No men in robes when her mother died;
The only father who never lied. 

But nothing is true where nothing is lies
And nothing can happen behind closed eyes.
He looks at that mild face, that auburn hair,
And wonders if madness is hiding there.
Those soft blue eyes, and that soft red blush,
A tender flower that the world will crush.

Elizabeth looked in her father's eyes
So stony grey and so worldly wise
And thought about offices full of men
Who lived there lives in the there-and-then
Their faces touched with a deep regret
For something they couldn't quite forget
But gone forever. Would she go, too,
To that cold world of the real and true?
The kitchen filled with a gentle dread;
She was already drifting where all life led.
From the garden that every soul calls its own
To the world of others, the place of stone.
She hugged her knees to her body's heat
And gazed back out at the misty street.
Why did they fear what doesn't exist?
The world is beautiful, seen through mist.

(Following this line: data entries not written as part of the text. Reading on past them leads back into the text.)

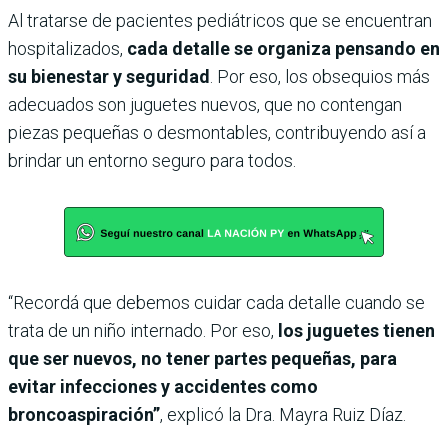
Al tratarse de pacientes pediátricos que se encuentran
hospitalizados,
cada detalle se organiza pensando en
su bienestar y seguridad
. Por eso, los obsequios más
adecuados son juguetes nuevos, que no contengan
piezas pequeñas o desmontables, contribuyendo así a
brindar un entorno seguro para todos.
“Recordá que debemos cuidar cada detalle cuando se
trata de un niño internado. Por eso,
los juguetes tienen
que ser nuevos, no tener partes pequeñas, para
evitar infecciones y accidentes como
broncoaspiración”
, explicó la Dra. Mayra Ruiz Díaz.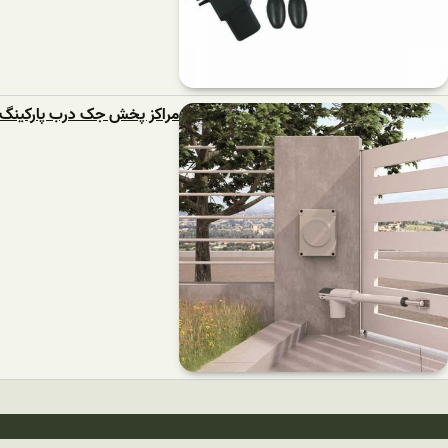
مراکز پخش جک درب پارکینگ 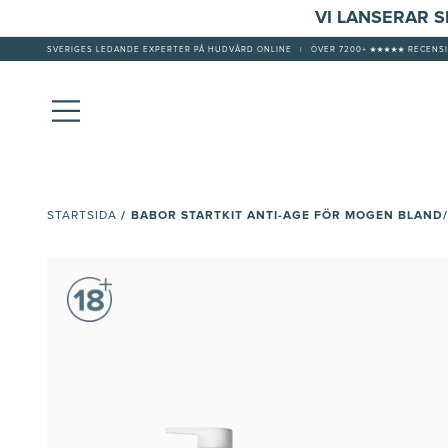
VI LANSERAR 
SVERIGES LEDANDE EXPERTER PÅ HUDVÅRD ONLINE
|
ÖVER 7200+ ★★★★★ RECENSI
/
BABOR STARTKIT ANTI-AGE FÖR MOGEN BLAND
STARTSIDA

Every Child Knows (2002/3)

Every child knows that the smile of a clown
Hides a deadlier threat than the darkest frown;
And their maniac laughter, unnatural tones
All speak to a dread that is bred in the bones;
The skull-white face and the blood-red hair
Speak of fun more cruel than the fun of the fair;
For every child knows, in his inmost heart,
That laughter and pain cannot live apart;
And an infant sees what his elders miss,
That the sight of blood is primeval bliss.
For the smile of a crown is a rictus grin
That wallows in man's wild tract of sin.

Fellow Travellers (2002/3)

I thought this was brilliant when I wrote it. It seems less impressive now. It grew out of the realisation that the one sight nobody can ever really see is their own face when they are asleep. It's not autobiographical in any way.

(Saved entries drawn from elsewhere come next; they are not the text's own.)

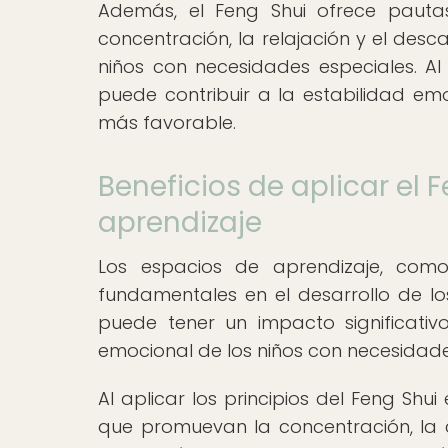
Además, el Feng Shui ofrece pauta
concentración, la relajación y el des
niños con necesidades especiales. Al
puede contribuir a la estabilidad emo
más favorable.
Beneficios de aplicar el 
aprendizaje
Los espacios de aprendizaje, com
fundamentales en el desarrollo de los
puede tener un impacto significativ
emocional de los niños con necesidade
Al aplicar los principios del Feng Sh
que promuevan la concentración, la cr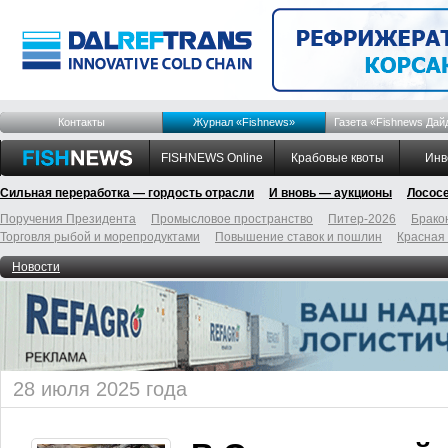
Контакты
Журнал «Fishnews»
Газета «Fishnews Дай
FISHNEWS Online
Крабовые квоты
Инв
Сильная переработка — гордость отрасли
И вновь — аукционы
Лосос
Поручения Президента
Промысловое пространство
Питер-2026
Брако
Торговля рыбой и морепродуктами
Повышение ставок и пошлин
Красная
Новости
28 июля 2025 года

You lie back dreaming as these dream-like scenes fly past
That are as old to you as they are strange to me.
Your perfect eyes have seen them all, and stay shut fast
And still they miss the single thing they'll never see.

You'd never dream I love to watch you dwell in dreams
Dreams that are sweet to you as mine are sore to me;
But, out of all the sights with which your tired thought teems,
I know too well the single face you'll never see.

I could shake fists at life or take the gods to task,
But one thing that is kept from you is left to me.
These hours to gaze upon that alabaster mask
Your sleeping face, the single thing you'll never see.